---------- Provided entries

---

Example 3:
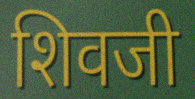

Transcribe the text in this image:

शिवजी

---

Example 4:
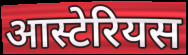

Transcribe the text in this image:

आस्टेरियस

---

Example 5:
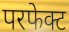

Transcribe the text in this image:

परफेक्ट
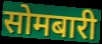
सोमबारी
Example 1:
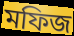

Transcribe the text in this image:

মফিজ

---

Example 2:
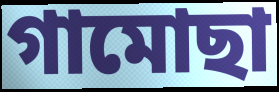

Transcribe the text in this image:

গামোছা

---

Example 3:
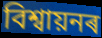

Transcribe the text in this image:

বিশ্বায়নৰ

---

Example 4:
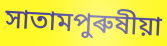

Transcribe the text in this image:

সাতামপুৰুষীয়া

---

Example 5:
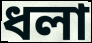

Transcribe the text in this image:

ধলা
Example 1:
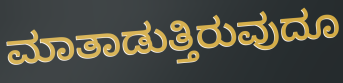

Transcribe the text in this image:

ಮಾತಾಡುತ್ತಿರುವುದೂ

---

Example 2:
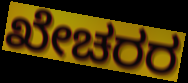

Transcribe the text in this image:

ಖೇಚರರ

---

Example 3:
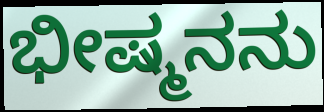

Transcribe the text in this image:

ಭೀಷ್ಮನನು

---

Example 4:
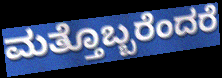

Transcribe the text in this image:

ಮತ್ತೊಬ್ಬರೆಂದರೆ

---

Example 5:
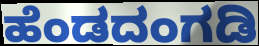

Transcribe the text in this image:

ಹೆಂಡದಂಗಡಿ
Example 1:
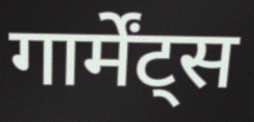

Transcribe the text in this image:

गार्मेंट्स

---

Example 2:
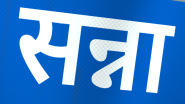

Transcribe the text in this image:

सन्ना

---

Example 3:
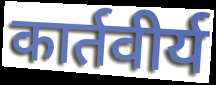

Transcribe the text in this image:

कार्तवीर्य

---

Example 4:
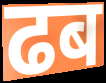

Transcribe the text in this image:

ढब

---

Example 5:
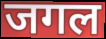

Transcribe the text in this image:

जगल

--------------------

Exercise prompt »
Retype every entry above character for character, but leave the pictures out.

Task output »
---

Example 3:

Transcribe the text in this image:

शिवजी

---

Example 4:

Transcribe the text in this image:

आस्टेरियस

---

Example 5:

Transcribe the text in this image:

परफेक्ट
सोमबारी
Example 1:

Transcribe the text in this image:

মফিজ

---

Example 2:

Transcribe the text in this image:

গামোছা

---

Example 3:

Transcribe the text in this image:

বিশ্বায়নৰ

---

Example 4:

Transcribe the text in this image:

সাতামপুৰুষীয়া

---

Example 5:

Transcribe the text in this image:

ধলা
Example 1:

Transcribe the text in this image:

ಮಾತಾಡುತ್ತಿರುವುದೂ

---

Example 2:

Transcribe the text in this image:

ಖೇಚರರ

---

Example 3:

Transcribe the text in this image:

ಭೀಷ್ಮನನು

---

Example 4:

Transcribe the text in this image:

ಮತ್ತೊಬ್ಬರೆಂದರೆ

---

Example 5:

Transcribe the text in this image:

ಹೆಂಡದಂಗಡಿ
Example 1:

Transcribe the text in this image:

गार्मेंट्स

---

Example 2:

Transcribe the text in this image:

सन्ना

---

Example 3:

Transcribe the text in this image:

कार्तवीर्य

---

Example 4:

Transcribe the text in this image:

ढब

---

Example 5:

Transcribe the text in this image:

जगल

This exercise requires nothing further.